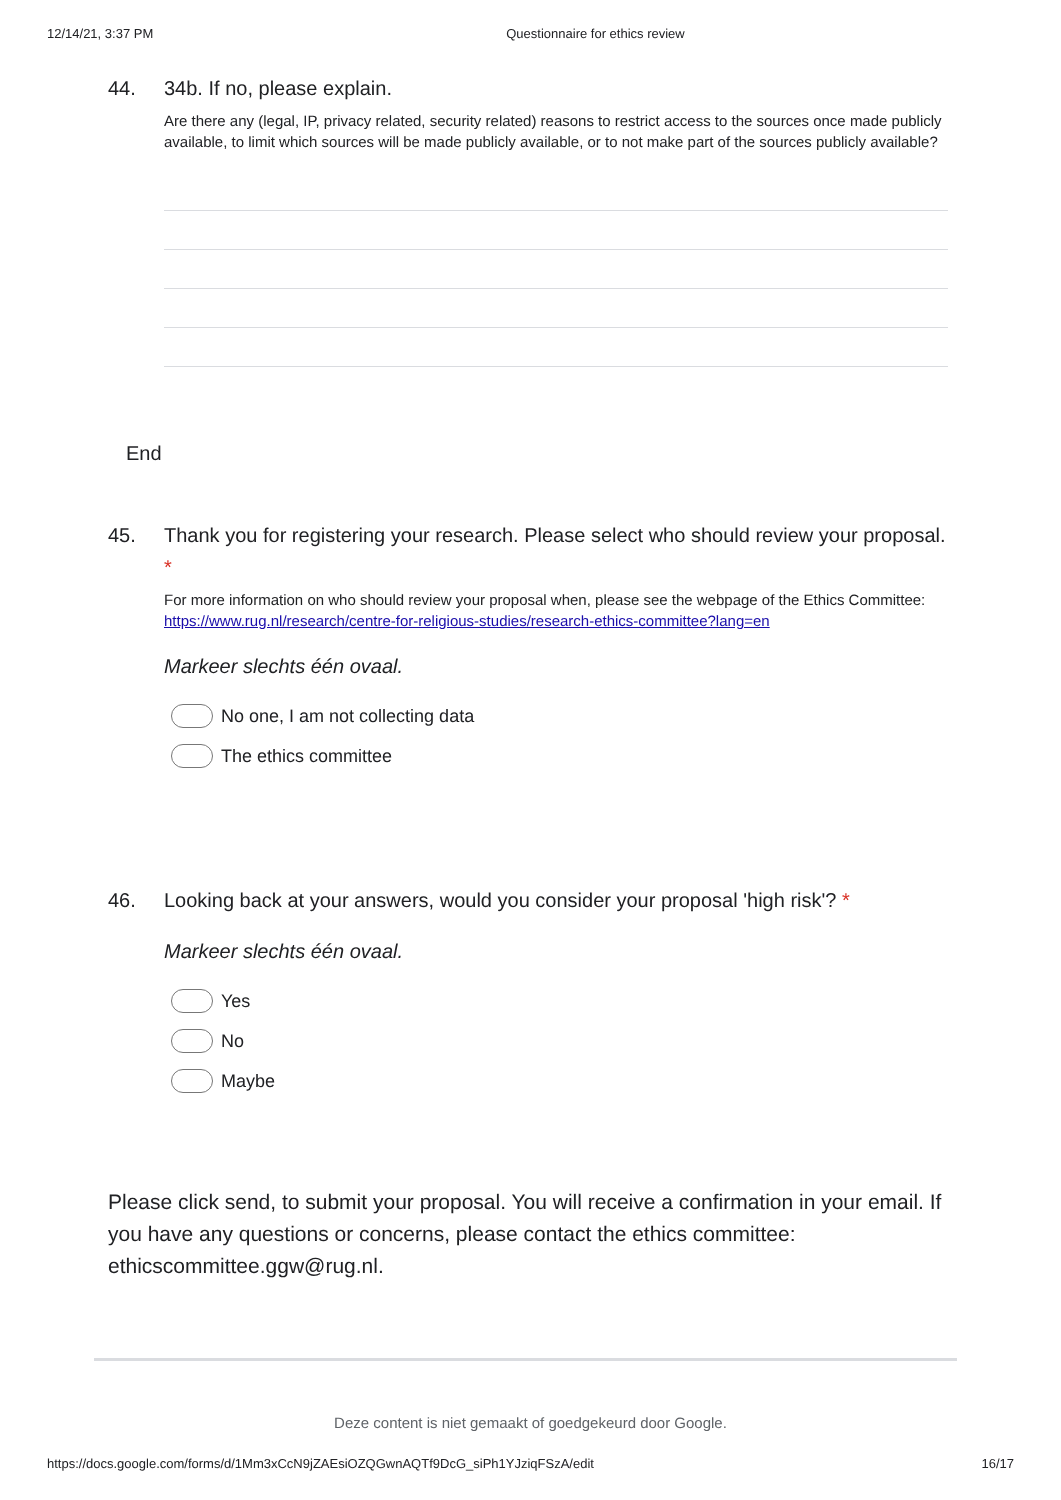12/14/21, 3:37 PM Questionnaire for ethics review
44. 34b. If no, please explain.
Are there any (legal, IP, privacy related, security related) reasons to restrict access to the sources once made publicly available, to limit which sources will be made publicly available, or to not make part of the sources publicly available?
End
45. Thank you for registering your research. Please select who should review your proposal. *
For more information on who should review your proposal when, please see the webpage of the Ethics Committee: https://www.rug.nl/research/centre-for-religious-studies/research-ethics-committee?lang=en
Markeer slechts één ovaal.
No one, I am not collecting data
The ethics committee
46. Looking back at your answers, would you consider your proposal 'high risk'? *
Markeer slechts één ovaal.
Yes
No
Maybe
Please click send, to submit your proposal. You will receive a confirmation in your email. If you have any questions or concerns, please contact the ethics committee: ethicscommittee.ggw@rug.nl.
Deze content is niet gemaakt of goedgekeurd door Google.
https://docs.google.com/forms/d/1Mm3xCcN9jZAEsiOZQGwnAQTf9DcG_siPh1YJziqFSzA/edit 16/17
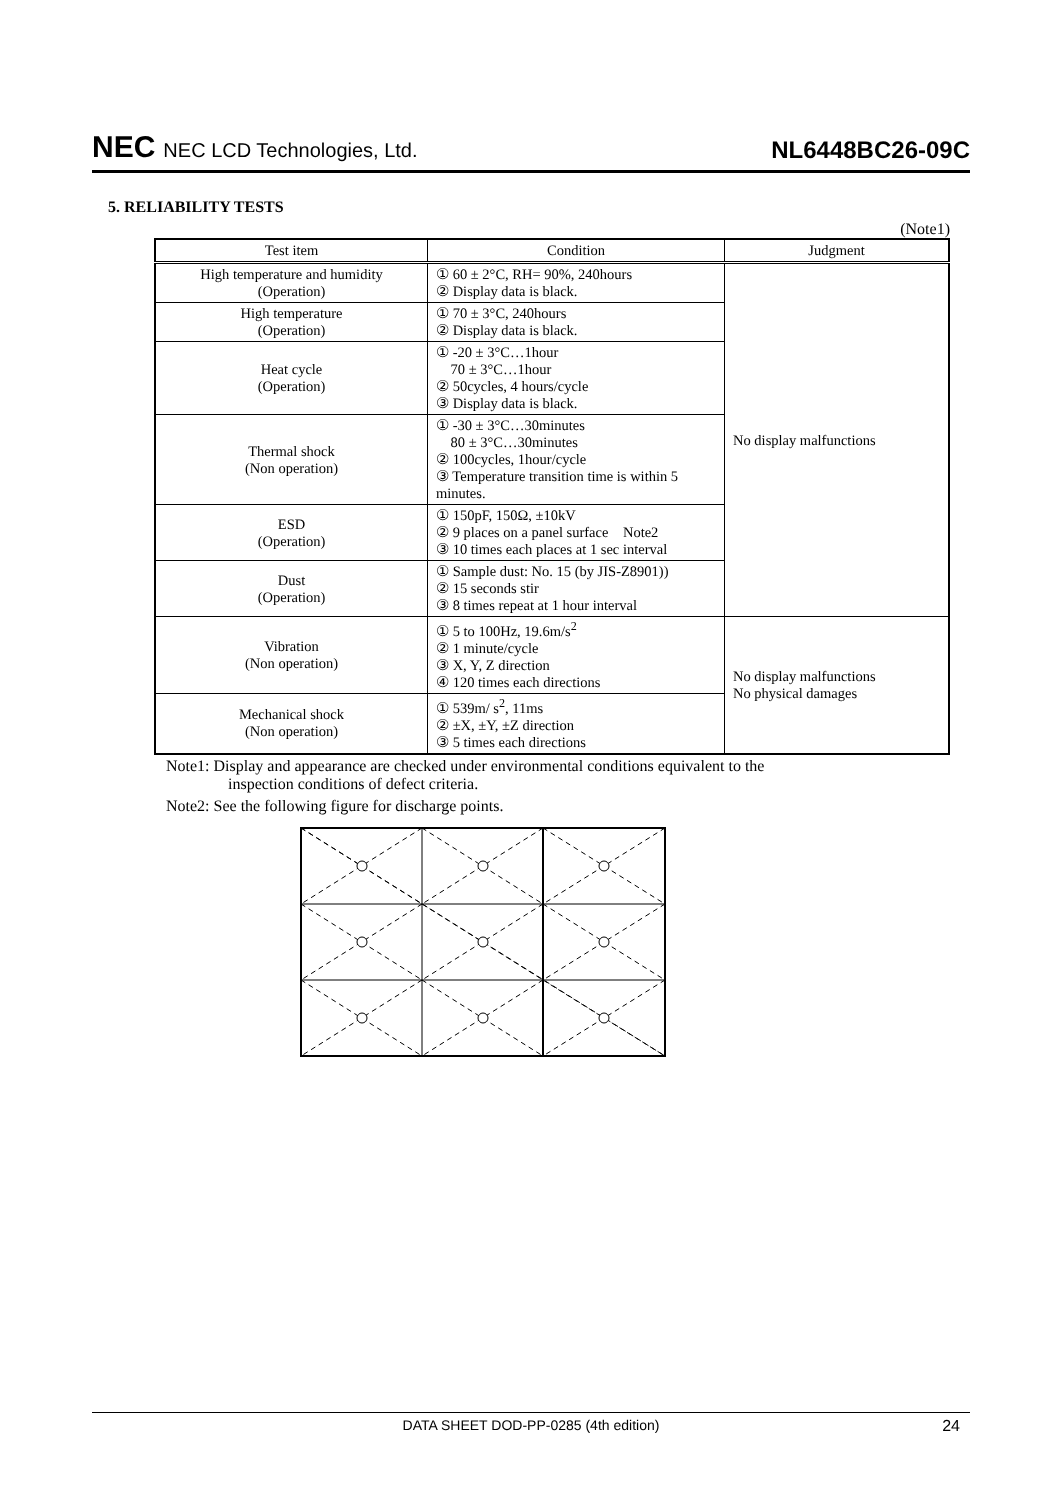NEC NEC LCD Technologies, Ltd.
NL6448BC26-09C
5. RELIABILITY TESTS
(Note1)
| Test item | Condition | Judgment |
| --- | --- | --- |
| High temperature and humidity (Operation) | ① 60 ± 2°C, RH= 90%, 240hours ② Display data is black. | No display malfunctions |
| High temperature (Operation) | ① 70 ± 3°C, 240hours ② Display data is black. | |
| Heat cycle (Operation) | ① -20 ± 3°C…1hour 70 ± 3°C…1hour ② 50cycles, 4 hours/cycle ③ Display data is black. | |
| Thermal shock (Non operation) | ① -30 ± 3°C…30minutes 80 ± 3°C…30minutes ② 100cycles, 1hour/cycle ③ Temperature transition time is within 5 minutes. | |
| ESD (Operation) | ① 150pF, 150Ω, ±10kV ② 9 places on a panel surface Note2 ③ 10 times each places at 1 sec interval | |
| Dust (Operation) | ① Sample dust: No. 15 (by JIS-Z8901)) ② 15 seconds stir ③ 8 times repeat at 1 hour interval | |
| Vibration (Non operation) | ① 5 to 100Hz, 19.6m/s<sup>2</sup> ② 1 minute/cycle ③ X, Y, Z direction ④ 120 times each directions | No display malfunctions No physical damages |
| Mechanical shock (Non operation) | ① 539m/ s<sup>2</sup>, 11ms ② ±X, ±Y, ±Z direction ③ 5 times each directions | |
Note1: Display and appearance are checked under environmental conditions equivalent to the
inspection conditions of defect criteria.
Note2: See the following figure for discharge points.
DATA SHEET DOD-PP-0285 (4th edition) 24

**AIM OF THE TASK:** Write out exactly the lines above between the line with "45. Thank you" and the line with "For more information", inclusive, and nothing beyond them.

**WRITTEN RESPONSE:**
45. Thank you for registering your research. Please select who should review your proposal. *
For more information on who should review your proposal when, please see the webpage of the Ethics Committee: https://www.rug.nl/research/centre-for-religious-studies/research-ethics-committee?lang=en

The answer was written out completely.